As we said at the outset, what you need to focus on will depend on your organization and its circumstances. But, here are a few rules of thumb that may prove helpful, especially if you are new to looking at your organization's monthly statements:

  • think about what is going on in your organization and what you are expecting to see, before you even pick up the statements. Look for amounts that confirm your expectations, and for amounts that challenge them;
  • focus more (though not exclusively) on the amounts that are normally your bigger items - large grants, major fee categories and events, as well as major types of expenses. These are where big problems, if they exist, can hide. It may also be where big improvements could be made;
  • tend to look at the year-to-date figures, since they smooth out very short-run fluctuations and timing issues;
  • compare the results to budget, since it will highlight where you are straying from your plans;
  • ask about numbers that aren't clear, or that include several items grouped together (for example, "administration expenses" is not a very explanatory caption). Ask what exactly goes into figures that are not self-explanatory.

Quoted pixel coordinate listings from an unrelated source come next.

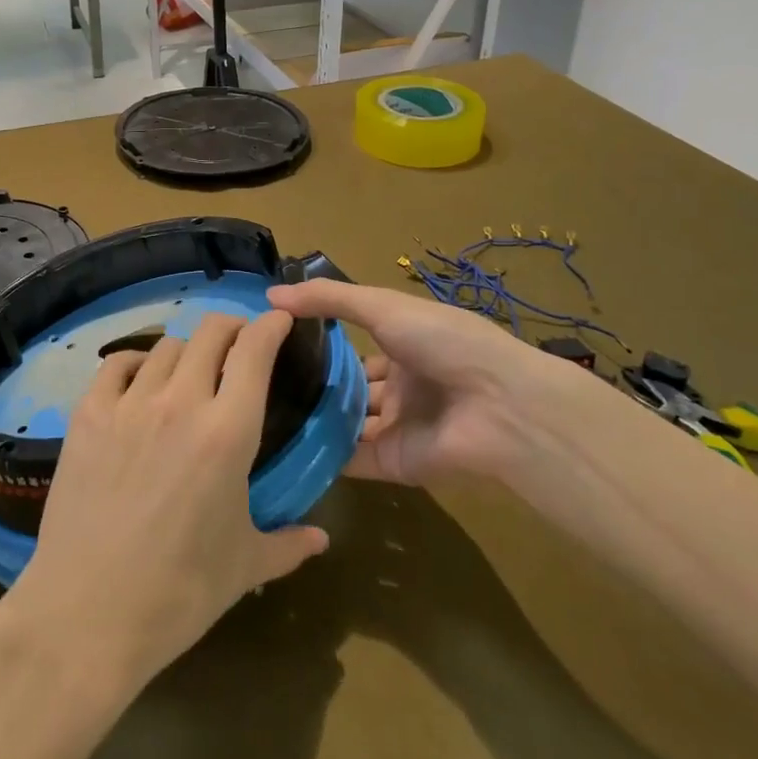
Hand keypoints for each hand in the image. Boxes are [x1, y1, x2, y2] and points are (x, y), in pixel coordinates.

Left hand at [0, 311, 329, 696]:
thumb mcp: (244, 567)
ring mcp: (130, 404)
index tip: (280, 322)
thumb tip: (322, 539)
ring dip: (188, 351)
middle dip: (232, 328)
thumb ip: (288, 544)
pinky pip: (117, 364)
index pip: (254, 350)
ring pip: (166, 345)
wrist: (85, 615)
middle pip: (211, 332)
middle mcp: (180, 402)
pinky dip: (136, 363)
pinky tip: (140, 382)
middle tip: (239, 345)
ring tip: (190, 372)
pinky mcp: (88, 414)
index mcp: (228, 431)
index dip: (271, 326)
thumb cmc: (178, 593)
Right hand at [268, 279, 591, 485]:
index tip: (273, 339)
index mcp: (405, 344)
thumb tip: (270, 295)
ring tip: (260, 412)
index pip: (356, 344)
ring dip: (313, 418)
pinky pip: (351, 458)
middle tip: (258, 380)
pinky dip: (321, 454)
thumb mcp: (384, 307)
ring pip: (347, 423)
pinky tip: (280, 445)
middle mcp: (401, 385)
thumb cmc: (444, 342)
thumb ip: (329, 299)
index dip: (320, 341)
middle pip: (349, 386)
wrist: (499, 407)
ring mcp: (398, 426)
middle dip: (312, 383)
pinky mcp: (394, 463)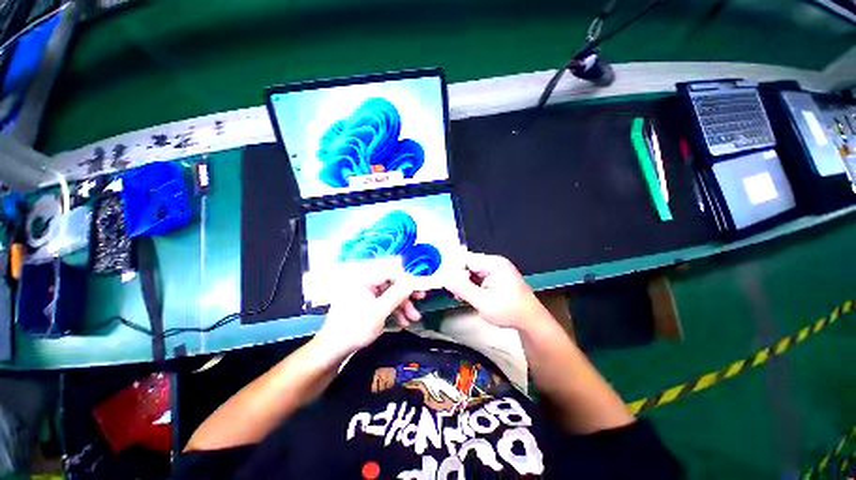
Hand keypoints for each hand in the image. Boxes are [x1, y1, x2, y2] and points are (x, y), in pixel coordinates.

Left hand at [314, 272, 424, 358]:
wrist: (333, 349)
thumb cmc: (354, 329)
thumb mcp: (378, 312)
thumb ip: (397, 294)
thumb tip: (412, 281)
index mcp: (364, 278)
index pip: (391, 270)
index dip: (407, 279)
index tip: (420, 288)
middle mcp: (365, 281)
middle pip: (392, 281)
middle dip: (407, 294)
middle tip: (421, 300)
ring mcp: (367, 291)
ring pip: (391, 292)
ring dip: (404, 304)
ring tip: (413, 318)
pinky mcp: (368, 301)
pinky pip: (386, 300)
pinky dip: (395, 309)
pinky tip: (403, 321)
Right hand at [443, 253, 550, 330]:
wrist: (530, 322)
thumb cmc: (509, 311)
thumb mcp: (483, 301)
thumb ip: (463, 288)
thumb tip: (445, 277)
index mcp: (494, 263)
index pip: (466, 259)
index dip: (453, 269)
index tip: (444, 281)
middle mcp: (494, 263)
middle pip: (468, 265)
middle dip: (458, 278)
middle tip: (452, 293)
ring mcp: (496, 271)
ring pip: (472, 273)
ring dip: (464, 283)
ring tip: (460, 297)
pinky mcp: (495, 279)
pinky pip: (478, 279)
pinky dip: (471, 286)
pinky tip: (468, 296)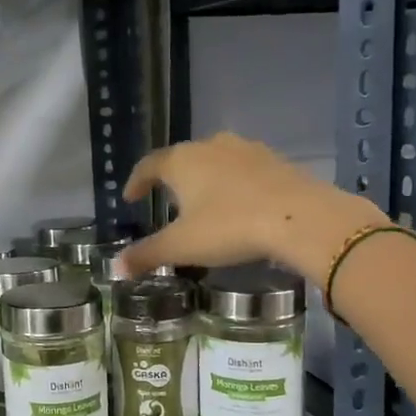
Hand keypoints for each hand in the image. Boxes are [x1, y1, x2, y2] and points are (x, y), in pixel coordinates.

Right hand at [118, 133, 386, 280]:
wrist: (301, 216)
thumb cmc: (230, 227)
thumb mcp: (182, 246)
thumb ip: (146, 255)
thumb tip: (114, 268)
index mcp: (182, 161)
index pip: (149, 165)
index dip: (136, 181)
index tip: (130, 197)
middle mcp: (210, 146)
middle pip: (182, 158)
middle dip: (172, 179)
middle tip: (167, 201)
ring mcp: (246, 150)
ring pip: (215, 160)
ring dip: (205, 178)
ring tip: (204, 202)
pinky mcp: (275, 160)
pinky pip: (244, 169)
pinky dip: (234, 183)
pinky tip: (239, 203)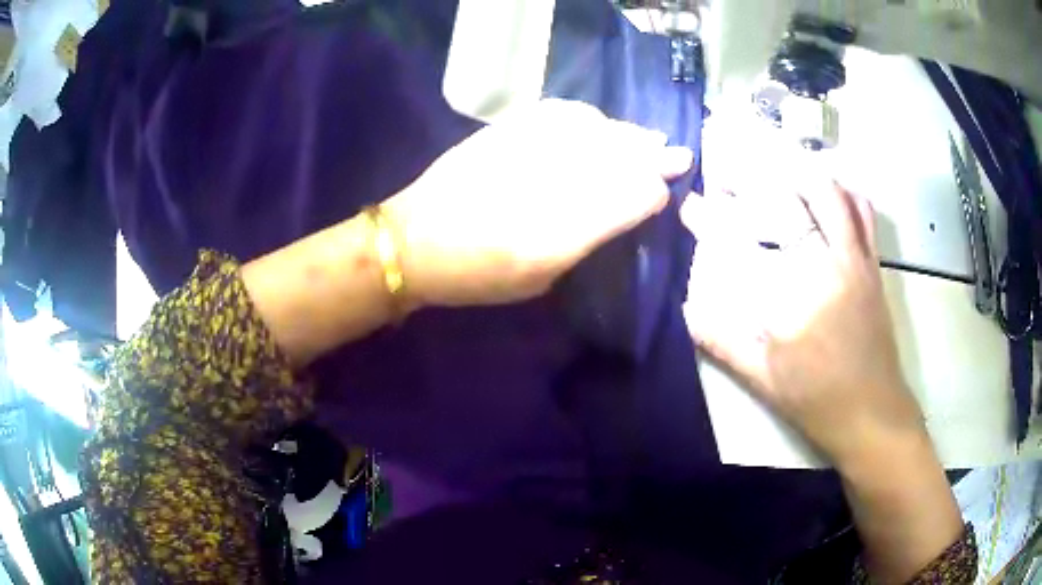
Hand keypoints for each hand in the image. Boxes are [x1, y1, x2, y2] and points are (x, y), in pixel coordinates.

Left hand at [382, 99, 692, 307]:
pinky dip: (587, 118)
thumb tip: (622, 208)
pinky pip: (558, 113)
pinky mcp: (503, 132)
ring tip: (647, 138)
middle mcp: (548, 183)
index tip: (663, 193)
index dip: (652, 192)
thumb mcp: (539, 277)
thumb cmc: (476, 275)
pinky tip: (598, 124)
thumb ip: (584, 240)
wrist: (412, 242)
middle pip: (617, 157)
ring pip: (594, 129)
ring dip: (626, 134)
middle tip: (675, 154)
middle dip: (652, 155)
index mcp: (560, 234)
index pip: (629, 198)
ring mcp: (524, 149)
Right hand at [682, 182, 926, 467]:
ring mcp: (857, 260)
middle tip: (732, 177)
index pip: (747, 241)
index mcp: (796, 294)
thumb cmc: (818, 400)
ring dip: (802, 175)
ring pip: (833, 195)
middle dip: (756, 178)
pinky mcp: (874, 266)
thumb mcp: (764, 379)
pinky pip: (864, 215)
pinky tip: (830, 194)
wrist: (873, 413)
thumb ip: (724, 341)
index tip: (690, 205)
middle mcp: (828, 264)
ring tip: (777, 173)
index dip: (713, 218)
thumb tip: (688, 311)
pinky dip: (845, 193)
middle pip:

Finally, if the statements don't paint a reasonable picture of the organization's finances, get the statements changed. Demand more detail, or less; demand comparative information, and budget information; insist on captions and groupings of information that are clear, sensible and revealing. The accounting for your organization should be an effective communications tool - it should tell a story - and if it isn't, you should insist on changing the accounting.